A fines de los años cincuenta, del pasado Siglo XX, eran muy pocos los carros que tenían radio. Para mantenerse despiertos, en sus largos y soporíferos viajes, los conductores de pesados camiones se distraían cantando a viva voz, sin importarles que tengan o no buena voz, seguramente porque estaban seguros que nadie, excepto sus ayudantes, los escuchaban.

El problema era para el ayudante un mozo fornido, hábil, y dispuesto a hacer de todo. Era, como se acostumbraba decir en ese tiempo, “fiel al castigo” porque siempre estaba al lado del chofer en las buenas y en las malas, en las autopistas asfaltadas o en las polvorientas trochas, de día o de noche, en la costa, en la sierra o en la selva.

El sufrido ayudante no solo tenía que soportar la destemplada voz del conductor sino que, a veces, hasta lo obligaba a cantar a dúo.

¡Oh, los choferes! Algunos creían ser estrellas del bel canto y otros los reyes del coliseo. ¿Y por qué no? Si ya eran los reyes de las pistas, por su temeraria forma de conducir y por el hecho que paraban donde querían y dormían donde podían.

Algunos choferes, los amantes del folklore, imitaban al Jilguero del Huascarán, otrora gran cantante del Coliseo Nacional y otros, “los más cultos” al gran tenor Enrico Caruso cantando temas como “O Solo Mio” y “La Donna é Móbile” y los más jóvenes a Elvis Presley, el rey del rock, seguramente porque en sus años mozos Elvis también trabajó como camionero y moldeó su exquisita voz cantando en sus largos viajes.

En aquellos tiempos, en los buses de las empresas Morales y El Aymarino, que prestaban servicio entre Lima y Abancay, eran los pasajeros los que tomaban la iniciativa cantando, para evitar que se duerman los pilotos. A medida que los vehículos iban ascendiendo por las empinadas montañas de los andes o devorando distancias en los soleados desiertos de la costa, los pasajeros mataban el tedio cantando. Y cuando se cansaban empezaban a contarse chistes de todos los colores, comenzando con los más inmaculados y terminando con los más colorados.

Pablo Segundo, el chofer de la camioneta del Ministerio de Agricultura, asignada a mi padre, no cantaba porque su voz no le servía para otra cosa que no sea para hablar y contar historias. Para mantenerse despierto paraba el carro cada cierto tramo, estiraba las piernas, levantaba sus brazos y respiraba hondo. Luego, sacaba su termo y se servía un café bien cargado.

En el segundo viaje que hicimos al Cusco, porque no hay primera sin segunda, como en la marinera, nadie lo apuraba, en nuestra parada en plena cumbre de Saywite hasta se dio el lujo de sacar su radio marca Telefunken que lo tenía bien guardado en el cajón de madera que la mayoría de camionetas de esa época lo tenían en la tolva para guardar las herramientas, sobre todo una lampa y un pico, por sí acaso se interrumpiera la carretera por las intensas lluvias. Esta caja también servía de asiento para los pasajeros que se animaban a viajar atrás sin importarles el azote del viento, el frío y el polvo que se impregnaba en el rostro y en las pestañas.

■ EJERCICIO ESCRITO
Reproduce sin ningún cambio el pasaje del fragmento sobre los choferes que cantaban en sus viajes, desde “El sufrido ayudante” hasta “sus largos viajes.”.

■ REGISTROS PROPORCIONADOS
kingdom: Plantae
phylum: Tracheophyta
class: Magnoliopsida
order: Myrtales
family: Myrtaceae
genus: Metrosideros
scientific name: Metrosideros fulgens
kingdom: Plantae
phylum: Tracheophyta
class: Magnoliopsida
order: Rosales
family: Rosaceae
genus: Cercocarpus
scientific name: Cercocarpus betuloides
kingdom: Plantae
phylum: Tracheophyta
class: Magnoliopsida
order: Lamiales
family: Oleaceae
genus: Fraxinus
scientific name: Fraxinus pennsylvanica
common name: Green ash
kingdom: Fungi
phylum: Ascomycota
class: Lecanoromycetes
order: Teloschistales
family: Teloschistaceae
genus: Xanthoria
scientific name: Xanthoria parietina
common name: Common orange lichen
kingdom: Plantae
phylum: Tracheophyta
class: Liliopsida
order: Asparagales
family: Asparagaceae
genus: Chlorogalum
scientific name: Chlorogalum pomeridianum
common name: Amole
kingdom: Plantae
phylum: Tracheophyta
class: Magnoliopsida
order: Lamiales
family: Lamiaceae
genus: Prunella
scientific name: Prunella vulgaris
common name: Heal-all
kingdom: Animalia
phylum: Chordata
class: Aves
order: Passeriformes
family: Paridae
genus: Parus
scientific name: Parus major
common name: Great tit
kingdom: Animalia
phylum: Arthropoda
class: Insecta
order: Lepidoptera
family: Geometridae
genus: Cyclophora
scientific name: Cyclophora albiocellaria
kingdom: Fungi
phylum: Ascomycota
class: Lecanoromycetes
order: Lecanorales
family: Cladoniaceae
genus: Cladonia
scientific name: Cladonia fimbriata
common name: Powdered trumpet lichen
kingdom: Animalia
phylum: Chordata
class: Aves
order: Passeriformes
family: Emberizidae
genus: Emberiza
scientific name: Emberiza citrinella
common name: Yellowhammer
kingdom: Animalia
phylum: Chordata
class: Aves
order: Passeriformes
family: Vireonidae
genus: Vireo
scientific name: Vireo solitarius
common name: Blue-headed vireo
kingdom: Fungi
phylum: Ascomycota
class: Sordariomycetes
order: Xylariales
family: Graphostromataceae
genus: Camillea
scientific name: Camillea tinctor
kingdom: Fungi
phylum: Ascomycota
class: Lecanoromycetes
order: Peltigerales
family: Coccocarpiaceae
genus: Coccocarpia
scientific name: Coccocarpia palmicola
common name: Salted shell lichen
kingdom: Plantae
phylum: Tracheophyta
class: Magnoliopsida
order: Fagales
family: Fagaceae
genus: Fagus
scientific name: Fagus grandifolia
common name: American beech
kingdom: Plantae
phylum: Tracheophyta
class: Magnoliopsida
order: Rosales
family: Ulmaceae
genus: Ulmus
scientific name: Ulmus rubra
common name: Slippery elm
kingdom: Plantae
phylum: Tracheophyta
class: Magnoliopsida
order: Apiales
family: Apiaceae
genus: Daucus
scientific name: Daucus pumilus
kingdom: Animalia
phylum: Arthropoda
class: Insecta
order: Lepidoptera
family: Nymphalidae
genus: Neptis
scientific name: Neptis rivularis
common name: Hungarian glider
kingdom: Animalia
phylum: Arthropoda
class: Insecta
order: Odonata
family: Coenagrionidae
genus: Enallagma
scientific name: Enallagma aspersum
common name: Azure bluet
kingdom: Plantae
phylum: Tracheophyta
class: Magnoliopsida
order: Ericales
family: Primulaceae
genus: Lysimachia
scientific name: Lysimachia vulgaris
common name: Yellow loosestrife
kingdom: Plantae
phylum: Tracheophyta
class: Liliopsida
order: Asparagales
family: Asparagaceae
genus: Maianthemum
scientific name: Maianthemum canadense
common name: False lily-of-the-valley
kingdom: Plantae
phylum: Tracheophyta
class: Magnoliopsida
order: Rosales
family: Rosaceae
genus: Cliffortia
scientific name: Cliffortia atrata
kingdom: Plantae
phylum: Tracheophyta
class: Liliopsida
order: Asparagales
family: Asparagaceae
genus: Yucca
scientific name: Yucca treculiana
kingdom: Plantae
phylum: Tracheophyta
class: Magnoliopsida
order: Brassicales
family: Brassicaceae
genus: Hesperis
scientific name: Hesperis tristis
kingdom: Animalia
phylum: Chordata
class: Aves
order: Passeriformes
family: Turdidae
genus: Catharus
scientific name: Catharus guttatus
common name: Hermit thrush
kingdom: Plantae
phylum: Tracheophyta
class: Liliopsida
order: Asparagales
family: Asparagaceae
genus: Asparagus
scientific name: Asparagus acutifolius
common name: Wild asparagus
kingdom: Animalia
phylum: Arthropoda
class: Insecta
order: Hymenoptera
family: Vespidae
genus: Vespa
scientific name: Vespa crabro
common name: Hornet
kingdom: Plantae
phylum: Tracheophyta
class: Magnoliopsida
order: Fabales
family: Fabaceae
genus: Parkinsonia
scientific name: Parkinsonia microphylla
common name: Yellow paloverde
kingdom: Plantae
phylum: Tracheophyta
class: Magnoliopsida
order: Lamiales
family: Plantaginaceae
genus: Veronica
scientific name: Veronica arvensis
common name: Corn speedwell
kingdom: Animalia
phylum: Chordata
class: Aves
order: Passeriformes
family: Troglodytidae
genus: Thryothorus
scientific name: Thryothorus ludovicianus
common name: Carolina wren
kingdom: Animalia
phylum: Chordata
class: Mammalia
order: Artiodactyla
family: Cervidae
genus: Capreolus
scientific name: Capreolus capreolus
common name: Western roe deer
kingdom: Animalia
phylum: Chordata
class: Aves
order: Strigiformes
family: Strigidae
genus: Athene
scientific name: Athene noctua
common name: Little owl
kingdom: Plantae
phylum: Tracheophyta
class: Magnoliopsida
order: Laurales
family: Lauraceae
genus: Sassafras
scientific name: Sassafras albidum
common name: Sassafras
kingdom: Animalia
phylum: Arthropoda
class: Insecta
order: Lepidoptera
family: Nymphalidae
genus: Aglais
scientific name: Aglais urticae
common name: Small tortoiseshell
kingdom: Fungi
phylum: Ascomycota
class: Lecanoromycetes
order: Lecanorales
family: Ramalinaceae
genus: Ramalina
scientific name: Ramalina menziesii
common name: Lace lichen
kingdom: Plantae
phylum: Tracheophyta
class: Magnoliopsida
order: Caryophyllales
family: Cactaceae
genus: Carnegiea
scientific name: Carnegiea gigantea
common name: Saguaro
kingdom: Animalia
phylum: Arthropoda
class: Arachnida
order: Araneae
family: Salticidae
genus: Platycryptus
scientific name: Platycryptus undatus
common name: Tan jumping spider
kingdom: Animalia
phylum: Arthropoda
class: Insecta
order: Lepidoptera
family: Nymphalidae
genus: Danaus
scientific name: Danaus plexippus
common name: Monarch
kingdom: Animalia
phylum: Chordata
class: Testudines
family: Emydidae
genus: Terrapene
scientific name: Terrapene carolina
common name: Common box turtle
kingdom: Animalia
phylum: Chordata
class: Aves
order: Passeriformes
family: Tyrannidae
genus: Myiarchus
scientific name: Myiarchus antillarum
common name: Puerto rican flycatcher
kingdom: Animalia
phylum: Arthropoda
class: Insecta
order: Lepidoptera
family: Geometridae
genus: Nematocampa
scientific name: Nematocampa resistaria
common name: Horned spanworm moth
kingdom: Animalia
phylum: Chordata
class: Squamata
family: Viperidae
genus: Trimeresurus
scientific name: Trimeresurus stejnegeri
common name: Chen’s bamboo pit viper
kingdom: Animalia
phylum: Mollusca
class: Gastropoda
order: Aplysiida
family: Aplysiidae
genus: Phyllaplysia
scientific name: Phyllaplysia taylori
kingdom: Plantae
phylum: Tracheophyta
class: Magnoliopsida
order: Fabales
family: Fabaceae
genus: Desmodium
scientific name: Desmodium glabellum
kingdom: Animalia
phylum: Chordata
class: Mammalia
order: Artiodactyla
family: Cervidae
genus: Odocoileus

■ LA SOLUCIÓN
El sufrido ayudante no solo tenía que soportar la destemplada voz del conductor sino que, a veces, hasta lo obligaba a cantar a dúo.

¡Oh, los choferes! Algunos creían ser estrellas del bel canto y otros los reyes del coliseo. ¿Y por qué no? Si ya eran los reyes de las pistas, por su temeraria forma de conducir y por el hecho que paraban donde querían y dormían donde podían.

Algunos choferes, los amantes del folklore, imitaban al Jilguero del Huascarán, otrora gran cantante del Coliseo Nacional y otros, “los más cultos” al gran tenor Enrico Caruso cantando temas como “O Solo Mio” y “La Donna é Móbile” y los más jóvenes a Elvis Presley, el rey del rock, seguramente porque en sus años mozos Elvis también trabajó como camionero y moldeó su exquisita voz cantando en sus largos viajes.